L’engagement pour le respect des droits des femmes ayant pris le dessus, elle choisit comme contenu «des discussions autour du féminisme, l’engagement des femmes dans des associations communautaires de base et aussi de donner la parole aux victimes de viol et violence».
Membre fondatrice et vice-coordonnatrice du collectif Dafa doy, elle a porté avec d’autres associations féminines le combat pour la criminalisation du viol. Après plusieurs années de plaidoyer, la loi a été votée en décembre en 2019. Une satisfaction pour elle, même s’il reste encore beaucoup de choses à faire pour le respect des droits des femmes. Fatou Warkha Samb pense «notamment au code de la famille, qui prône la puissance paternelle au détriment des femmes, à l’avortement médicalisé».
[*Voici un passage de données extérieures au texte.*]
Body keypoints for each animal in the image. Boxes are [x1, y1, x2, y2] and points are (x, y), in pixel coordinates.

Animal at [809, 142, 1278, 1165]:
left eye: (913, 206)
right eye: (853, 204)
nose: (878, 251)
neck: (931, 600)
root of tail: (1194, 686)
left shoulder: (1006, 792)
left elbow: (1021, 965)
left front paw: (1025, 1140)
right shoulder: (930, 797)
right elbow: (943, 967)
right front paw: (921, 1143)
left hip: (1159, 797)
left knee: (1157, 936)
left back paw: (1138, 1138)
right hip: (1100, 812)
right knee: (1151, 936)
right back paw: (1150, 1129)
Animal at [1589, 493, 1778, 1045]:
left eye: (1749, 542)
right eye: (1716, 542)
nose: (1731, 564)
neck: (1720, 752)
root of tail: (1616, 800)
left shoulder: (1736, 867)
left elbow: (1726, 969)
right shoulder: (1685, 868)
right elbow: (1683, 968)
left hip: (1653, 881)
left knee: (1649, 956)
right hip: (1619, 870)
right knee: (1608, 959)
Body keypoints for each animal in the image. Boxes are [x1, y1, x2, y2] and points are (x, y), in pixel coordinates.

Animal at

Son plaidoyer aujourd’hui, c’est l’autorisation de l’avortement médicalisé en cas de viol et d’inceste. «Les avortements clandestins sont une réalité. Beaucoup de femmes en souffrent, des femmes, des filles sont emprisonnées à cause d’infanticide, des fœtus sont découverts au niveau de Mbeubeuss. Malheureusement, ce sont celles qui n’ont pas assez de moyens qui en souffrent, les autres, quand elles veulent avorter, elles le font dans des cliniques ou sortent du pays. Pour moi, pour plus d’équité et de justice sociale, on devrait autoriser l’avortement en cas de viol et d’inceste», plaide-t-elle. Autre appel lancé parce cette jeune dame, c’est le changement dans la célébration du 8 mars. Pour elle, il faut mettre fin au folklore et aux animations et se concentrer sur les revendications. D’après Fatou Warkha Samb, c’est plutôt l’occasion pour faire le point sur le respect des droits des femmes, sur la lutte sur les violences basées sur le genre.
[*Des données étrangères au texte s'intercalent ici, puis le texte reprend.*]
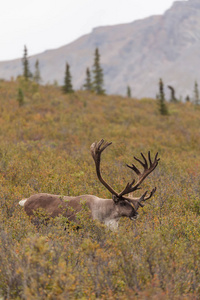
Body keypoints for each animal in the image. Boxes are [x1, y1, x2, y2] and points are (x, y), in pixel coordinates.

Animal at [18, 139, 159, 229]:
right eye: (122, 203)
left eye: (130, 202)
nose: (135, 214)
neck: (104, 214)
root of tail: (25, 201)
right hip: (35, 222)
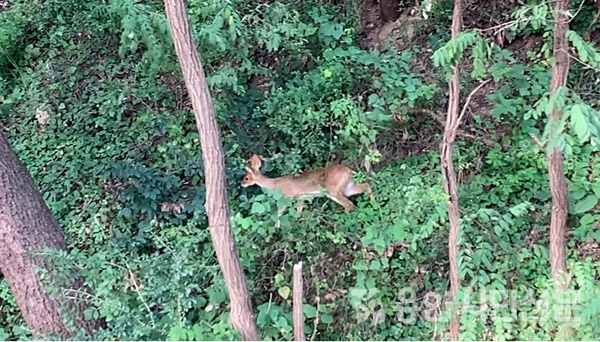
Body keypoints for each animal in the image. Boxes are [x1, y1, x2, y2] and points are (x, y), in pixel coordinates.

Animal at [240, 154, 376, 226]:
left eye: (246, 177)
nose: (241, 184)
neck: (274, 184)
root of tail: (349, 171)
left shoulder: (287, 197)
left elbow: (279, 212)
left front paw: (277, 226)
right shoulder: (301, 198)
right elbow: (298, 212)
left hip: (332, 191)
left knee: (349, 203)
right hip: (348, 186)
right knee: (366, 185)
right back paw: (373, 204)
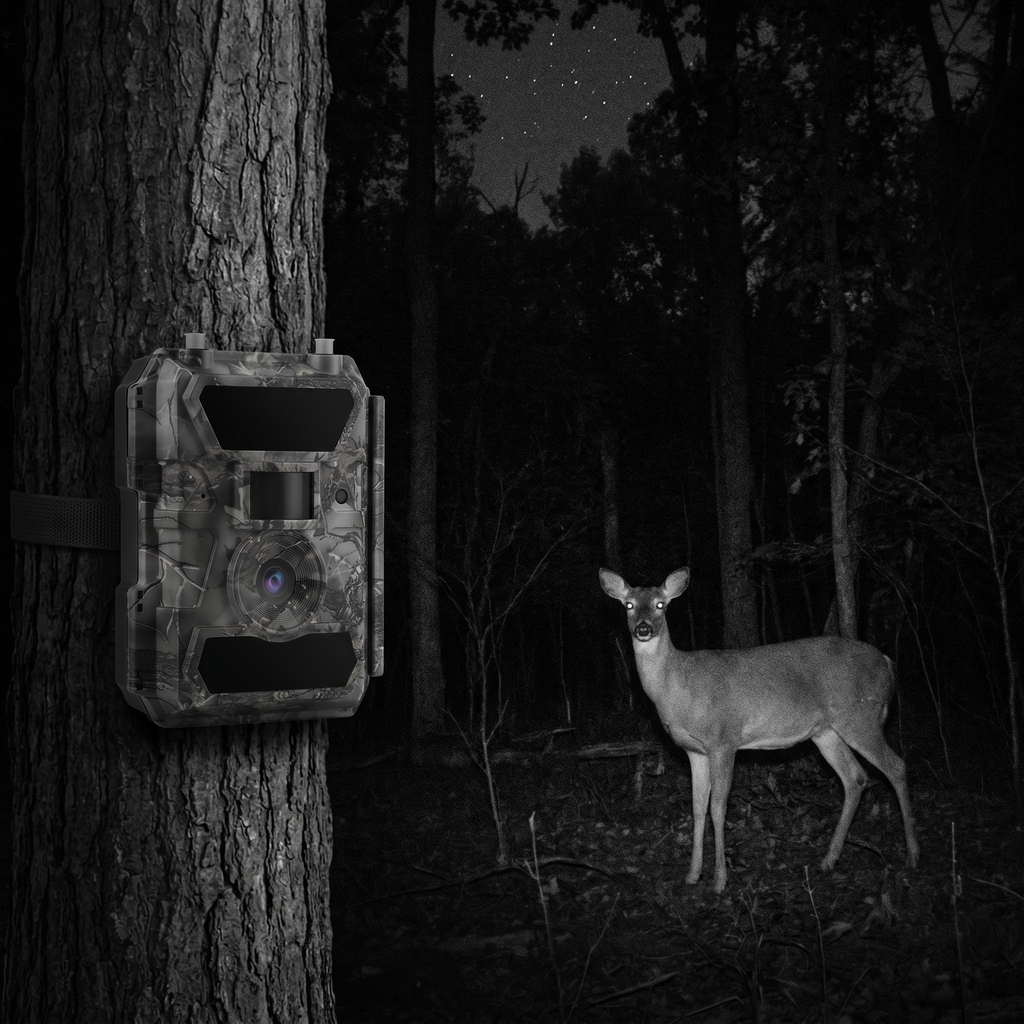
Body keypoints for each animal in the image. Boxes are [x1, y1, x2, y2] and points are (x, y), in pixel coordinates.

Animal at [600, 567, 920, 893]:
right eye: (629, 605)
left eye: (661, 604)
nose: (643, 628)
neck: (677, 688)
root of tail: (887, 663)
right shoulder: (694, 750)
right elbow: (697, 807)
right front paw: (692, 874)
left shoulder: (723, 739)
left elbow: (718, 807)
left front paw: (719, 880)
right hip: (826, 731)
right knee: (855, 777)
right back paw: (829, 860)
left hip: (860, 715)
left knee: (895, 765)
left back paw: (913, 855)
Mettre fin au folklore du 8 Mars
En tant que féministe assumée, des critiques elle en reçoit à la pelle. Mais pour elle, pas question d’y prêter attention. Fatou Warkha Samb rappelle que le féminisme ne vient pas de l’occident, parce que les femmes au Sénégal ont toujours été des battantes. « Je n’ai pas lu Simone De Beauvoir et je l’ai fait exprès, parce que mon militantisme je ne le tire pas de son influence. Moi, mon féminisme vient de ce que mes grands-mères faisaient. Peut-être que je suis Walo Walo. J’ai vu aussi ma mère se battre pour l’éducation de ses enfants. C’est de là que viens mon militantisme», tient-elle à rappeler. A ceux qui disent que les féministes sont des révoltées ou pas assez belles, elle répond : « Révoltés ? Non on est juste conscientes de nos droits. Vilaines ? Je ne le pense pas. Je fais le choix de ne pas me maquiller. Il s’agit d’aider les femmes à s’affirmer telles qu’elles sont. Les critiques ne m’affectent pas je sais qui je suis, je sais ce que je suis capable de faire et je suis ouverte d’esprit ».